As you rightly said, the clinical observations are actually trumpeting a little bit on biology. For IO therapy, specifically, biological models are very, very difficult because when you’re doing in vivo models in mice, you really cannot use human tumors in those mice because they have to be immune-competent mice. As such, the IO models in mice are not very well translated into humans so we have limitations preclinically there. However, for instance, this combination therapy is really an amazing advance because single checkpoint [inhibition] wasn’t working—even the first generation of CTLA-4 antibodies had limited activity. But [by] enhancing some of these checkpoints, you just see that a subset of those patients, specifically certain organ types where the colorectal cancer metastasized have higher response rates, and we don’t actually know what their overall survival is because the patients are still being followed. So, I would count that as a major advance, but not completely satisfactory. But if you take that and you use it in earlier phases, you can probably expect much, much more benefit for patients.
The key question would be: How do we move this immune therapy up front? Also, what kind of patients should we select? All of that [information] is coming. Then, the other [questions that are raised are,] how do you enhance these immune therapies? Can we add a third immune therapy? Should we add chemotherapy to that? But frankly, when I joined [the] oncology [field], I was hoping to ride a wave of science—and boy, have we been lucky. From the time I started my career 20 years ago in GI oncology, I remember we only had 5-fluorouracil. Basically, that’s all we had. Now, even with limited advances in what we do, [we’re moving forward,] so I’m very optimistic.

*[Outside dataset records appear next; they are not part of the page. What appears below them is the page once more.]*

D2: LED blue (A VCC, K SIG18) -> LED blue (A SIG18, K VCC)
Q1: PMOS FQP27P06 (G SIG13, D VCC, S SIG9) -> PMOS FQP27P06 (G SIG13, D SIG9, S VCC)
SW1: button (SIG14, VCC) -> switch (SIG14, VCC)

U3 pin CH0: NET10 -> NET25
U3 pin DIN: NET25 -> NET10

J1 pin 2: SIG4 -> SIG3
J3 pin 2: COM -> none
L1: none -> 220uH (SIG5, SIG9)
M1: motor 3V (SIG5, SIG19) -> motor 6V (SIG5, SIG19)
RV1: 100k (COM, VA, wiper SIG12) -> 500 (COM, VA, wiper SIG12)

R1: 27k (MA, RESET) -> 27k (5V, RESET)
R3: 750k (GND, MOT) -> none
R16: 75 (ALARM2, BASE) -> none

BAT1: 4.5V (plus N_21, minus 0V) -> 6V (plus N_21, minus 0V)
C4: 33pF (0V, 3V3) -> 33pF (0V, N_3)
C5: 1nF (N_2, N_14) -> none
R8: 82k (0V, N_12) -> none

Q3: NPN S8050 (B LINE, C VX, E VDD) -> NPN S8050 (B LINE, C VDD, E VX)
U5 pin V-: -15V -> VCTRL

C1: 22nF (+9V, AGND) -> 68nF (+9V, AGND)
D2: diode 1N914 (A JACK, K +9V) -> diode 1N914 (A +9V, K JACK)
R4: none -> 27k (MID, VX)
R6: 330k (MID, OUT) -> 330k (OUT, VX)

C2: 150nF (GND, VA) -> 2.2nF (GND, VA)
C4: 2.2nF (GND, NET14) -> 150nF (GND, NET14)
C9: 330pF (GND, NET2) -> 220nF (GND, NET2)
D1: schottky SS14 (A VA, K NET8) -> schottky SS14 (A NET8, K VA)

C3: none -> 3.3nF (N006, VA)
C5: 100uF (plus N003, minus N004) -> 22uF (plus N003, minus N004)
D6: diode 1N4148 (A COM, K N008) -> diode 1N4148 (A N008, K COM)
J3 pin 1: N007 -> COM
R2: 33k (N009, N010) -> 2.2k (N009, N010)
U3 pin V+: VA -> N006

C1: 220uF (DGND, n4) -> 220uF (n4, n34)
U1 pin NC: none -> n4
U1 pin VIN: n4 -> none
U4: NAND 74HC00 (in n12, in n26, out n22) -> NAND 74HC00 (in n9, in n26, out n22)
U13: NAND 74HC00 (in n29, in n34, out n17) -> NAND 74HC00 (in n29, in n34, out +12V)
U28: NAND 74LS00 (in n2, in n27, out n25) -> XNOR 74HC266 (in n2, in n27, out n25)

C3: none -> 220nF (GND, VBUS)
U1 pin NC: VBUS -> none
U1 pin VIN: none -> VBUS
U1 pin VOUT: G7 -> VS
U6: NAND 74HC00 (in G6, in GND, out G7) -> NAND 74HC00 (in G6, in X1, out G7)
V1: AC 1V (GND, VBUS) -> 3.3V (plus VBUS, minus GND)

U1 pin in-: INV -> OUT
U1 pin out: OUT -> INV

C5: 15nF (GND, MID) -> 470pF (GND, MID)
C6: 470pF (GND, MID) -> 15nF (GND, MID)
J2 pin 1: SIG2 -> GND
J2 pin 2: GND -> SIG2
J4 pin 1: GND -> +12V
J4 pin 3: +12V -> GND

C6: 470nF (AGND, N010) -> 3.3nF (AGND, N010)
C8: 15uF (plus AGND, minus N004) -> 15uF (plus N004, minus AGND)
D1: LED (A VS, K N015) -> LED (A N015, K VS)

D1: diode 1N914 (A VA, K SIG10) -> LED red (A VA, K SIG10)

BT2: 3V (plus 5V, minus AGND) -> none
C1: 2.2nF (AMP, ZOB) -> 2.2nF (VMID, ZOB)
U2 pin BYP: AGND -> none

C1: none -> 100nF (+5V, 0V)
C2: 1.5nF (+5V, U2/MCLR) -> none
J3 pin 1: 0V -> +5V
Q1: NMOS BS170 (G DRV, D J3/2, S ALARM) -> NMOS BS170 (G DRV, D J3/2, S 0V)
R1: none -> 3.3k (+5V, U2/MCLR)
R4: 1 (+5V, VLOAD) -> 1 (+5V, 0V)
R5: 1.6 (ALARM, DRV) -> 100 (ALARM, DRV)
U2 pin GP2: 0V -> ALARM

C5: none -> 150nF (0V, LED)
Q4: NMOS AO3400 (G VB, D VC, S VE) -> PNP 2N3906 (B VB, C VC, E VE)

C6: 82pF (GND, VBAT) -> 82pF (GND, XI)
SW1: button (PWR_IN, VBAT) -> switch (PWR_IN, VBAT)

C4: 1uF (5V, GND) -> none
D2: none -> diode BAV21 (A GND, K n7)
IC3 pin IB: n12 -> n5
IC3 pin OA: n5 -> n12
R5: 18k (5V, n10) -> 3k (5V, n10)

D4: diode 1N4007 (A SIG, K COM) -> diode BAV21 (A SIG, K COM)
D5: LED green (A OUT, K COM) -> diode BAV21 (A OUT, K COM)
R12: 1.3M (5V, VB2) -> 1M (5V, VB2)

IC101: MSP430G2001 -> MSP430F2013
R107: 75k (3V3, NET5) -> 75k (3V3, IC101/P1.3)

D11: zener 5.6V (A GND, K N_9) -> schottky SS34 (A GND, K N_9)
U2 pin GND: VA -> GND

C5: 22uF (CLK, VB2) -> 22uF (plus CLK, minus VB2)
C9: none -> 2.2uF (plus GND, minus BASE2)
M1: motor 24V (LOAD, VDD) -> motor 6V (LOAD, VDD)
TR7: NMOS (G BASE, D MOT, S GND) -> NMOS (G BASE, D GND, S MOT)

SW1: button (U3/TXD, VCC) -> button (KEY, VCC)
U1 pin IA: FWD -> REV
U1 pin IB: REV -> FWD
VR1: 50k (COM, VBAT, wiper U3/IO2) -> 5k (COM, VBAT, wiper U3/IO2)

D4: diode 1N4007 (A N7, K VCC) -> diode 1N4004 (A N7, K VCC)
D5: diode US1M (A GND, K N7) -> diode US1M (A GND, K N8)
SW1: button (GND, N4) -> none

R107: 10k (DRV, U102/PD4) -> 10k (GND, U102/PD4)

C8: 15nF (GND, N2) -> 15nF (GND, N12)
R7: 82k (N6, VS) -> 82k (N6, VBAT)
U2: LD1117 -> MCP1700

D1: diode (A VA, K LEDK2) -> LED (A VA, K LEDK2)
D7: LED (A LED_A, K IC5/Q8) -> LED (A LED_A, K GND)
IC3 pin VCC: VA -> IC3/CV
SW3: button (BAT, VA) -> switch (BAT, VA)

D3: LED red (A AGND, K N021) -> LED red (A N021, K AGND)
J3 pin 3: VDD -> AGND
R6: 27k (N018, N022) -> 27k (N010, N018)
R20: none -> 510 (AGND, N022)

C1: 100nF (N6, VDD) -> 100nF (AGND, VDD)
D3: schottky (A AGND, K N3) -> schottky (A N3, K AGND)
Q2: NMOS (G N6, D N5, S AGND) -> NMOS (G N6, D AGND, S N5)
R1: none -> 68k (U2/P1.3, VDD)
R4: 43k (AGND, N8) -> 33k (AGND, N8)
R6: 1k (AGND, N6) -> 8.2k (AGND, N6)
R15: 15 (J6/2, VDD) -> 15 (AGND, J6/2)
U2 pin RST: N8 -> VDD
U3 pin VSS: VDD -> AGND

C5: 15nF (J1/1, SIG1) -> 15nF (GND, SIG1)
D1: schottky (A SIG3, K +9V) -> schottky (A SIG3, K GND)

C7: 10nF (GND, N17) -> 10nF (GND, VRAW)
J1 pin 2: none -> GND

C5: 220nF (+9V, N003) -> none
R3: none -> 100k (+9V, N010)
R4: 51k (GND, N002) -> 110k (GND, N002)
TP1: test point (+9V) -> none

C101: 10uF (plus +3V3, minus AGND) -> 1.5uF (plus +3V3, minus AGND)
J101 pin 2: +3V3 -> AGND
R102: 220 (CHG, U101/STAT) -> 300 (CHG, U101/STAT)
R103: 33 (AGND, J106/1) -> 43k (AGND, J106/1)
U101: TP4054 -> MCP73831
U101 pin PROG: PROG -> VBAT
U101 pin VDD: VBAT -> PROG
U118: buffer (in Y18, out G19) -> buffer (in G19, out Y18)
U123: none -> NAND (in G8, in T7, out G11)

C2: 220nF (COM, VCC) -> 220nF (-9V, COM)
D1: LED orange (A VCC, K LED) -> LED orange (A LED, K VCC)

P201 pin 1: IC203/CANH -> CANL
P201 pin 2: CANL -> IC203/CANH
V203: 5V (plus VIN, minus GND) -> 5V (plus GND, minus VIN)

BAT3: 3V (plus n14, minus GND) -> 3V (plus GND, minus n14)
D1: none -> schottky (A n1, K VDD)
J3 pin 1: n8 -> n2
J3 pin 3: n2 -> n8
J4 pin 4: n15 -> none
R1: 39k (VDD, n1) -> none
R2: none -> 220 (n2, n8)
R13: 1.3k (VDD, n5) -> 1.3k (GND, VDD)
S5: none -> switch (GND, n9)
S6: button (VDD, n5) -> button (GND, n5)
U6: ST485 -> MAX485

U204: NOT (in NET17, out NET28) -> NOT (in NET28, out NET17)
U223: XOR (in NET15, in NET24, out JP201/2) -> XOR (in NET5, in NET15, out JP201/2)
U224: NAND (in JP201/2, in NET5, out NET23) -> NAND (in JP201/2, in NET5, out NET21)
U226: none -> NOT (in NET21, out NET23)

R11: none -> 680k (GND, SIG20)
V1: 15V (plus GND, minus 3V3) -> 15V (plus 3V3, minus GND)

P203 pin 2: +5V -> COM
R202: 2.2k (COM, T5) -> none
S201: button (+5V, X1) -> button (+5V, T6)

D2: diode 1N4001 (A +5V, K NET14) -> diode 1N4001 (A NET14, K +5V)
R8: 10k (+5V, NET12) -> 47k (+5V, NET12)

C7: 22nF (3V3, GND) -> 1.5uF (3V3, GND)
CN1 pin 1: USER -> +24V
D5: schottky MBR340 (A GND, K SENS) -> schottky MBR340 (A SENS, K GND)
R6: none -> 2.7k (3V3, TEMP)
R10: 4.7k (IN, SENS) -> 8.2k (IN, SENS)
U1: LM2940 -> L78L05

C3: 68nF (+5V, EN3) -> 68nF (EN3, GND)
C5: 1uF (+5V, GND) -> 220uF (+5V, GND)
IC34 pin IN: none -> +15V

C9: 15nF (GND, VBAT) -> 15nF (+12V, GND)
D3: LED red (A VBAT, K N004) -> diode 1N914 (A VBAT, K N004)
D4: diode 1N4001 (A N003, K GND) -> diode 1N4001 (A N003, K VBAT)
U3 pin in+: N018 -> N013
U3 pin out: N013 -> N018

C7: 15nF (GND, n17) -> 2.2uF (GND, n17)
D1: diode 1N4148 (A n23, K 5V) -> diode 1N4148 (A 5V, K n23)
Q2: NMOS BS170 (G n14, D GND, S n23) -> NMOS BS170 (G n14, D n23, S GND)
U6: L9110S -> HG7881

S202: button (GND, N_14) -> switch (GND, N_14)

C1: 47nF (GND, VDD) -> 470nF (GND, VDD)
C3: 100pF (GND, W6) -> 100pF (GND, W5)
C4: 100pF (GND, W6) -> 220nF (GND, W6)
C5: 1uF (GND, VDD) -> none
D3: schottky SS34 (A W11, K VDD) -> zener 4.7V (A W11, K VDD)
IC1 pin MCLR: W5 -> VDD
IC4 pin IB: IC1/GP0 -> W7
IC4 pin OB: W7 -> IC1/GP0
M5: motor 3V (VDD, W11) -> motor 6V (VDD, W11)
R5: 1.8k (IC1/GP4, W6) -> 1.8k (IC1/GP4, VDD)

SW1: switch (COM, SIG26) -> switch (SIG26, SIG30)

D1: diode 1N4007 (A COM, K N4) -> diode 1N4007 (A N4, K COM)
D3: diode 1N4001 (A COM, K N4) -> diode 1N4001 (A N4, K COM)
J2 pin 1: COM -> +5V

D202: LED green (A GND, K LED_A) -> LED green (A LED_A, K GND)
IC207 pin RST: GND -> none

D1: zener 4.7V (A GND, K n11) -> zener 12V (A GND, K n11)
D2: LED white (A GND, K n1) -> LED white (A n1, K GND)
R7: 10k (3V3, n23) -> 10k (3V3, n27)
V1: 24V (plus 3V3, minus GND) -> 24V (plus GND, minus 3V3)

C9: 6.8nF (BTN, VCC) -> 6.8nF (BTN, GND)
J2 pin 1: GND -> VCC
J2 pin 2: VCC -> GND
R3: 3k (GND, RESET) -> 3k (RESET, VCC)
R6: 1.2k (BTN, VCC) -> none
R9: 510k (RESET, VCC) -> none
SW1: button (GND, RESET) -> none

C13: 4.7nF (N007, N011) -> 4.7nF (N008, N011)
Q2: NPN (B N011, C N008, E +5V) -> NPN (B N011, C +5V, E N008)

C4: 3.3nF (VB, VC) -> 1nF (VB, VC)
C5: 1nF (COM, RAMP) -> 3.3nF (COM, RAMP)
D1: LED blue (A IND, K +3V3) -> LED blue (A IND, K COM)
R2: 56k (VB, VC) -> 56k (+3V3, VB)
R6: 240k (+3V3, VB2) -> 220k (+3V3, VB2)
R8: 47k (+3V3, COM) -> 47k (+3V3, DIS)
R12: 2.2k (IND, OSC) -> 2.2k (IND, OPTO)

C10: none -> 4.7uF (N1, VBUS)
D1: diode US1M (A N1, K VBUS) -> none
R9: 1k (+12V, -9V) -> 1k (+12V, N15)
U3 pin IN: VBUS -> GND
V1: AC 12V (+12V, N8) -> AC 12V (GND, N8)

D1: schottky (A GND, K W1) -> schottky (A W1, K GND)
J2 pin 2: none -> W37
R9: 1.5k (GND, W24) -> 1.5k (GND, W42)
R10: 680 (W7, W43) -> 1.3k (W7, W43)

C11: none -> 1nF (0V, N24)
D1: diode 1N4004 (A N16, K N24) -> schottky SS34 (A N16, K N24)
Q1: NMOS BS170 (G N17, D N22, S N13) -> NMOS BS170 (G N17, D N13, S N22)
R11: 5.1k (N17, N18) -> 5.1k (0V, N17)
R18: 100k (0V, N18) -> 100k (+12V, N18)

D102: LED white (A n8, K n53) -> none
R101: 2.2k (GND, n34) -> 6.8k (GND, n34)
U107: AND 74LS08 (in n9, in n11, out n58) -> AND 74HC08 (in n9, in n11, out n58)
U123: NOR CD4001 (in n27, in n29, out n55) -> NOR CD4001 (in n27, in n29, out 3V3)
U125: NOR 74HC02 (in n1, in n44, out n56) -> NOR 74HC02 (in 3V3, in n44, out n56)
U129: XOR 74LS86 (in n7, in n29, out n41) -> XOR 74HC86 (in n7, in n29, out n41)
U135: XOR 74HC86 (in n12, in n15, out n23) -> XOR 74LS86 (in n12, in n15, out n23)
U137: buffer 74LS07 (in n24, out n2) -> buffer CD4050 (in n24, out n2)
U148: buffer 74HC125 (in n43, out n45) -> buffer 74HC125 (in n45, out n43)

To answer the other part of your question, how do we make more advances and learn biology? I’m a big believer that you have to get the phenotype first. I mean, we can study the biology, which is very interesting and all of that, but [if] we have the clinical observation of a phenotype, then it’s really beautiful. Then we can take the biology, take five people who responded, [for example,] and really do a very magical thing from sample collection to really dissect out science much faster than just doing preclinical work all the time and trying to figure this out from the other end. As such, we’re really lucky that the gastroenterologists, like Toufic, can work with us, get us the samples, and [we can then] work together to dissect [this information] and really move [these approaches] earlier on to make these diseases, hopefully, curable, which is really difficult right now.